Good-bye, farewell, adios.


This is it. The last blog for traveling.
This is the re-entry blog. We spent the weekend in California with family, and the week with family in Utah. Trying to settle down was a suspenseful feat. I thought about writing a whole blog about the insanity of trying to find a place to live in a city that has a housing shortage. At least 2 of the property management places we went to said they had nothing available. In a town of 31,000 people.
I visited all of my friends, and we spent $25 a day driving around looking. We followed every lead from our good friends. Nothing. I was starting to sweat in my sleep, wondering how we were going to figure this out. I arrived on Monday. The next Monday I was going to start work.
We ended up going to a place that said they would show us some places, but for immediate move in, forget about it. The very first place we saw we applied for. They said they would have answers maybe the next day. Phooey for getting my hopes up. $70 in application fees, and this rental company had the most strict requirements I've ever seen. We got an answer at 2pm on Friday. The relief washed over me like a steaming hot shower on a cold morning after a long run. If I was the kind of person who actually exercised, but you get the picture.
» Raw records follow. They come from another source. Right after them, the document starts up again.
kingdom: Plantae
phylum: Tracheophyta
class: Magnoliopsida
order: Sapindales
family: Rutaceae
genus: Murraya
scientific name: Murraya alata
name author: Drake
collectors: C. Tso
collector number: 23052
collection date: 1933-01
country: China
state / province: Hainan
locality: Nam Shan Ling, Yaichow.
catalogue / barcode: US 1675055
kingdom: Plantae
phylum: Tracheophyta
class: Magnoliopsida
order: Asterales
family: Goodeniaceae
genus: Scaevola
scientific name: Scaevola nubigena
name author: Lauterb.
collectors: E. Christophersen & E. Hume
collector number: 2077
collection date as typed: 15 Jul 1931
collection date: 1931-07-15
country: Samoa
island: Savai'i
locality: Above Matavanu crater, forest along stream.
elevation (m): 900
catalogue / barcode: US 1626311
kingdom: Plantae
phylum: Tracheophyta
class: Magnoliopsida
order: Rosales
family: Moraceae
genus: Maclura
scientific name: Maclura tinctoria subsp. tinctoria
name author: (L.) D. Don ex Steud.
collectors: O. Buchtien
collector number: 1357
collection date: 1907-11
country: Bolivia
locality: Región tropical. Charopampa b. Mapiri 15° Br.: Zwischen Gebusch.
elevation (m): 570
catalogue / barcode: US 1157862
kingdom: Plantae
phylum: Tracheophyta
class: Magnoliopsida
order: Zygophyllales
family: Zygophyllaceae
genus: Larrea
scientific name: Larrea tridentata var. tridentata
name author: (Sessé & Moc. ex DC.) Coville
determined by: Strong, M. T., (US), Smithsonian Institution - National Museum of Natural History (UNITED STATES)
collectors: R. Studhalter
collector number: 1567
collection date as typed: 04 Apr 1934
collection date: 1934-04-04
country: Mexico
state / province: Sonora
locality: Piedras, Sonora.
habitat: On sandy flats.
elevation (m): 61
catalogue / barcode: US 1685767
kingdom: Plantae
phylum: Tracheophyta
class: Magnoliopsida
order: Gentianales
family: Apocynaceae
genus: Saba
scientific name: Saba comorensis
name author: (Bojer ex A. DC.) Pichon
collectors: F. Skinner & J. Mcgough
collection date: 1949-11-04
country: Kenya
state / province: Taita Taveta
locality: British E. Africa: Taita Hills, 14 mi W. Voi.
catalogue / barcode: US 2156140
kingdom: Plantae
I have to re-grow my nails after that nail biting experience. The fun part? We can't pick up the keys until Monday morning, so it's another week in a hotel. The best part? We pick up keys at 9am and my new job training starts at 3pm. What a day that will be. The hefty deposit left us cringing, with a real hurt on the bank account. We don't have any furniture to fill a 2 story house with 2 bedrooms and 2.5 baths. I guess that means it's time to throw a dance party or two. Learning how to dance is on my bucket list anyway. Plus, I enjoy empty spaces and hate clutter. At least we have a few kitchen things left in storage, and we are working on a bed. Wish me luck!
The new house is beautiful! We are having one of our kids move in since renting a bigger house will be cheaper for all of us than renting 2 small apartments. Plus we have a garage. I have a big corner bathtub. I know you wanted to know this. It's on a quiet street on the way out of town. The whole town is only 3 highway exits big. The back yard has a loaded apple tree. I'm stoked. I'm excited. I'm going to practice my yodeling in the big empty spaces. The carpet is blue. I've been so hyper since we found out. I feel so blessed. I've spent the last 2 years avoiding collecting things. Now I have a whole lot of empty to fill.
It was nuts though. I prayed about it, knowing we didn't want to pay too much but so little was available. I got a good feeling about it. But then I doubted and drove myself nuts for 2 days. If I'm going to doubt, next time I'll be better at it and I will doubt my doubts. Go all out on the doubt and get back to the faith. It was scary though, to tell people I prayed about it, then it felt like forever not getting an answer. If I had enough faith to pray, and to feel like I received an answer, then why would I then waste my energy doubting?? I'm making progress. Progress in manifesting things, in the law of attraction, and in my faith. They all equal advancement in happiness.
I've decided to start a new blog after this. About mastering emotions. About how emotions affect everything. How my emotions interfere with reality. This housing issue was a big example of it. Well, I didn't call the rental company repeatedly in a sense of desperation. That could have impacted my reality of getting the house. Showing I was a pain and full of anxiety as a tenant. There are always 2 realities right? The one out there, and the one in my head. I want to explore this. I also want to delve into what Truth is. And my efforts to be a super honest person in all ways. Like not being in denial, for example. Being honest with others is pretty black and white, usually. Being honest with yourself? There is also the part where telling the truth means you have to know the truth. First, how do I get to the truth? Well, that's another blog.

Good luck and God bless, my friends.